Lydia of Thyatira is known for being the first European convert to Christianity. Unusual for the time, she is believed to be the head of both a household and a business, and thus influential in her town.
In Acts, Luke writes that she listened eagerly to Paul. I believe nothing more strongly than attention is the holiest gift you can give, and when Lydia gave her attention to Paul amidst her daily prayers by the river, Luke writes ‘the Lord opened her heart.’ And at that, after her family had been baptized, she invited Paul and his travel party to stay in her home. Indefinitely.
So now let’s talk about teenagers.
I want to take a minute and talk about having open hearts for our children, and especially our teenagers. Behavior is the key to understanding what’s in our heads and in our hearts. When our littles ask a lot of questions or misbehave, they are signaling any number of things. We are pretty good at deciphering most of it. It’s cute when they ask questions full of wonder and curiosity. And when they throw a tantrum? ‘Oh, sweet baby’s tired.’
But teenagers… How do we open our hearts to our teenagers? They are hormonal. Their moods swing this way and that. Their undeveloped prefrontal cortexes send signals that overwrite all that hard work we did to wire them toward safety and compliance. Some lie, cheat, and steal. And we often feel they should know better because after all, ‘I’ve told you a thousand times!’
We task them with required attention and the grades to show for it in school, extra-curricular activities that take more time than we could ever dream of devoting to anything—household chores, learning to drive, part-time jobs, family obligations, and those life-altering decisions like college or vocational decisions. All this while their physical bodies are growing and their emotional selves are dying to fit into some ever-changing and hyper-public norm.
Lydia saw that Paul and his cohort needed a place to stay. And they did. Then they left because the need was no longer there. Some came back later when the need arose again. What if we offered our teenagers the gift of generous hospitality by asking, ‘What do you need right now?’, and then, we sit and listen. What if we give them our attention while they work out what exactly their growing selves need in that moment? And then we trust that when they’re ready to move on, they will. An extra day of rest will likely not ‘make them lazy.’
For every need we can imagine, there is a social expectation to push back.
- I took on too much and need to drop this. – But commitment.
- I didn’t turn in assignments and now need more time. – Plan better.
- I’m exhausted and don’t want to go to Granny’s birthday. – Family first.
- I forgot to put the trash out. – Everybody helps in this house.
So how do we meet them halfway?

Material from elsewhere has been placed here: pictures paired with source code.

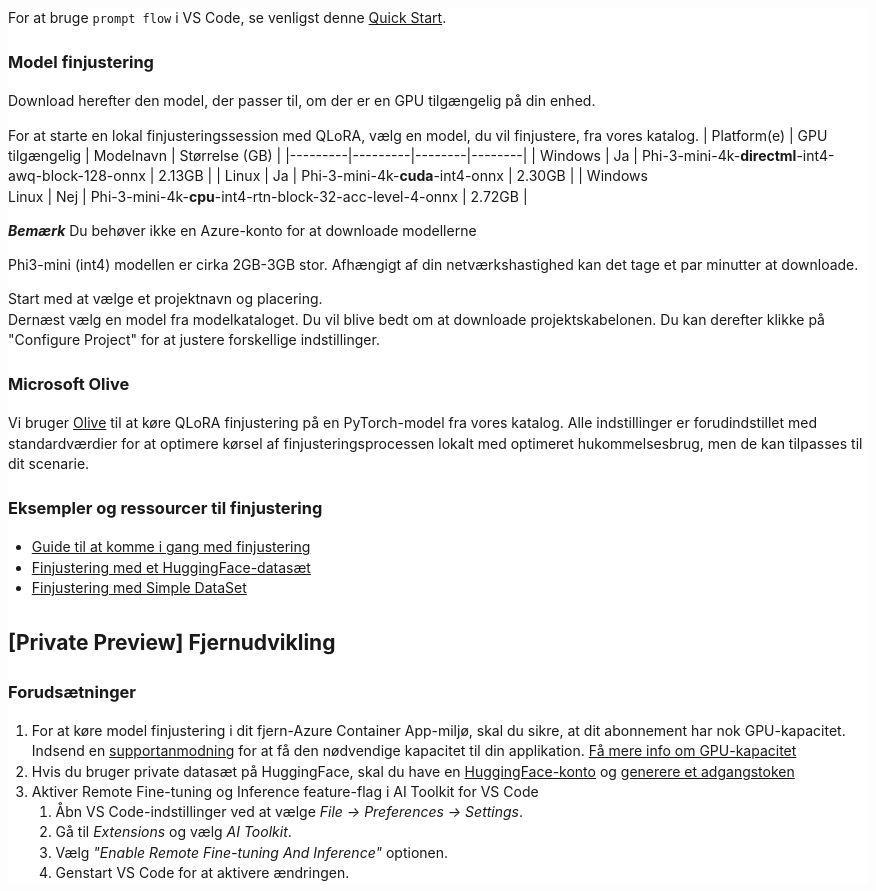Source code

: For at bruge `prompt flow` i VS Code, se venligst denne [Quick Start](https://microsoft.github.io/promptflow/how-to-guides/quick-start.html).

### Model finjustering

Download herefter den model, der passer til, om der er en GPU tilgængelig på din enhed.

For at starte en lokal finjusteringssession med QLoRA, vælg en model, du vil finjustere, fra vores katalog.
| Platform(e) | GPU tilgængelig | Modelnavn | Størrelse (GB) |
|---------|---------|--------|--------|
| Windows | Ja | Phi-3-mini-4k-**directml**-int4-awq-block-128-onnx | 2.13GB |
| Linux | Ja | Phi-3-mini-4k-**cuda**-int4-onnx | 2.30GB |
| Windows<br>Linux | Nej | Phi-3-mini-4k-**cpu**-int4-rtn-block-32-acc-level-4-onnx | 2.72GB |

**_Bemærk_** Du behøver ikke en Azure-konto for at downloade modellerne

Phi3-mini (int4) modellen er cirka 2GB-3GB stor. Afhængigt af din netværkshastighed kan det tage et par minutter at downloade.

Start med at vælge et projektnavn og placering.  
Dernæst vælg en model fra modelkataloget. Du vil blive bedt om at downloade projektskabelonen. Du kan derefter klikke på "Configure Project" for at justere forskellige indstillinger.

### Microsoft Olive

Vi bruger [Olive](https://microsoft.github.io/Olive/why-olive.html) til at køre QLoRA finjustering på en PyTorch-model fra vores katalog. Alle indstillinger er forudindstillet med standardværdier for at optimere kørsel af finjusteringsprocessen lokalt med optimeret hukommelsesbrug, men de kan tilpasses til dit scenarie.

### Eksempler og ressourcer til finjustering

- [Guide til at komme i gang med finjustering](https://learn.microsoft.com/windows/ai/toolkit/toolkit-fine-tune)
- [Finjustering med et HuggingFace-datasæt](https://github.com/microsoft/vscode-ai-toolkit/blob/main/archive/walkthrough-hf-dataset.md)
- [Finjustering med Simple DataSet](https://github.com/microsoft/vscode-ai-toolkit/blob/main/archive/walkthrough-simple-dataset.md)

## **[Private Preview]** Fjernudvikling

### Forudsætninger

1. For at køre model finjustering i dit fjern-Azure Container App-miljø, skal du sikre, at dit abonnement har nok GPU-kapacitet. Indsend en [supportanmodning](https://azure.microsoft.com/support/create-ticket/) for at få den nødvendige kapacitet til din applikation. [Få mere info om GPU-kapacitet](https://learn.microsoft.com/azure/container-apps/workload-profiles-overview)  
2. Hvis du bruger private datasæt på HuggingFace, skal du have en [HuggingFace-konto](https://huggingface.co/?WT.mc_id=aiml-137032-kinfeylo) og [generere et adgangstoken](https://huggingface.co/docs/hub/security-tokens?WT.mc_id=aiml-137032-kinfeylo)  
3. Aktiver Remote Fine-tuning og Inference feature-flag i AI Toolkit for VS Code  
   1. Åbn VS Code-indstillinger ved at vælge *File -> Preferences -> Settings*.  
   2. Gå til *Extensions* og vælg *AI Toolkit*.  
   3. Vælg *"Enable Remote Fine-tuning And Inference"* optionen.  
   4. Genstart VS Code for at aktivere ændringen.
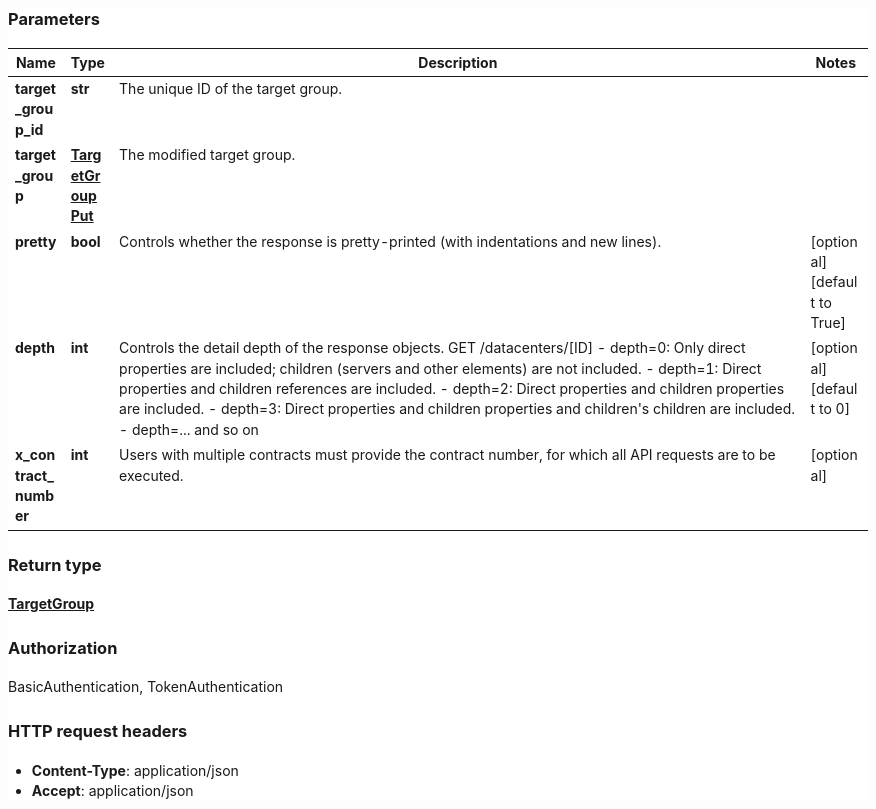 ### Parameters

| Name | Type | Description  | Notes |
| ------------- | ------------- | ------------- | ------------- |
| **target_group_id** | **str**| The unique ID of the target group. |  |
| **target_group** | [**TargetGroupPut**](../models/TargetGroupPut.md)| The modified target group. |  |
| **pretty** | **bool**| Controls whether the response is pretty-printed (with indentations and new lines). | [optional] [default to True] |
| **depth** | **int**| Controls the detail depth of the response objects.  GET /datacenters/[ID]  - depth&#x3D;0: Only direct properties are included; children (servers and other elements) are not included.  - depth&#x3D;1: Direct properties and children references are included.  - depth&#x3D;2: Direct properties and children properties are included.  - depth&#x3D;3: Direct properties and children properties and children&#39;s children are included.  - depth&#x3D;... and so on | [optional] [default to 0] |
| **x_contract_number** | **int**| Users with multiple contracts must provide the contract number, for which all API requests are to be executed. | [optional]  |

### Return type

[**TargetGroup**](../models/TargetGroup.md)

### Authorization

BasicAuthentication, TokenAuthentication

### HTTP request headers

 - **Content-Type**: application/json
 - **Accept**: application/json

How do we prepare our teenagers for the mental load of what it means to be human in 2024? This is courageous hospitality of the heart. It goes against much of what society says is expected and necessary for our children to ‘succeed.’
How can we gift our teenagers the tools we use as adults?
Spoiler: You can’t just tell a teenager to do something. More often than not, just like when they’re four-years-old, we need to do it with them first. Like tying a shoe. Did your kids learn that bunny rabbit going around the tree thing on the first try? Mine neither.
We look at our calendars at the beginning of the week. Do they use a planner or does your family have a weekly calendar with the plans for the week? Is it located where our kids can reference it? Do we remind them to reference it rather than telling them everything in the moment?
We must communicate. ‘Boss, I have a dentist appointment and will be out of the office for staff meeting on Thursday. What’s the best way to get the information I miss?’ Tell them what’s helpful for you to hear when they ask for something. How should they communicate with teachers about an absence?
We set alarms on our phones and put things in our calendars. I can’t stress this enough. Especially for our pre-teens. We, as adults, offload a lot of our mental tasks to our devices. If our pre-teens don’t have them yet, and if our teenagers don’t know how to utilize these tools, we can’t expect them to keep up with all that we cannot either.
And lastly, and here’s the hardest part, we’re the grown-ups. We are the parents and the ones in charge and the models for what we want to see in our children. We are the ones who have to say ‘No,’ ‘Go to bed,’ ‘Leave your phone,’ ‘Not this season,’ ‘We’re going to go anyway, but we can rest at this other time,’ and all the other hard things and battles that are exhausting, especially after everyone involved had a long day.
If certain things are hard for us as parents, it’s got to be a challenge for our children, too. What do we need to be successful? How can we model those things for our teenagers while also offering them grace? We are certainly are grateful for grace when we need it, too.
Like us as parents, Lydia orchestrated a whole circus of household, professional, and local matters. She recognized the need for radical and courageous hospitality in the face of new information. What new information do our teenagers communicate each day to which we can listen and respond with open hearts, modeling the empathy we hope they can offer others in school, at practice and rehearsal, and at home with siblings and parents?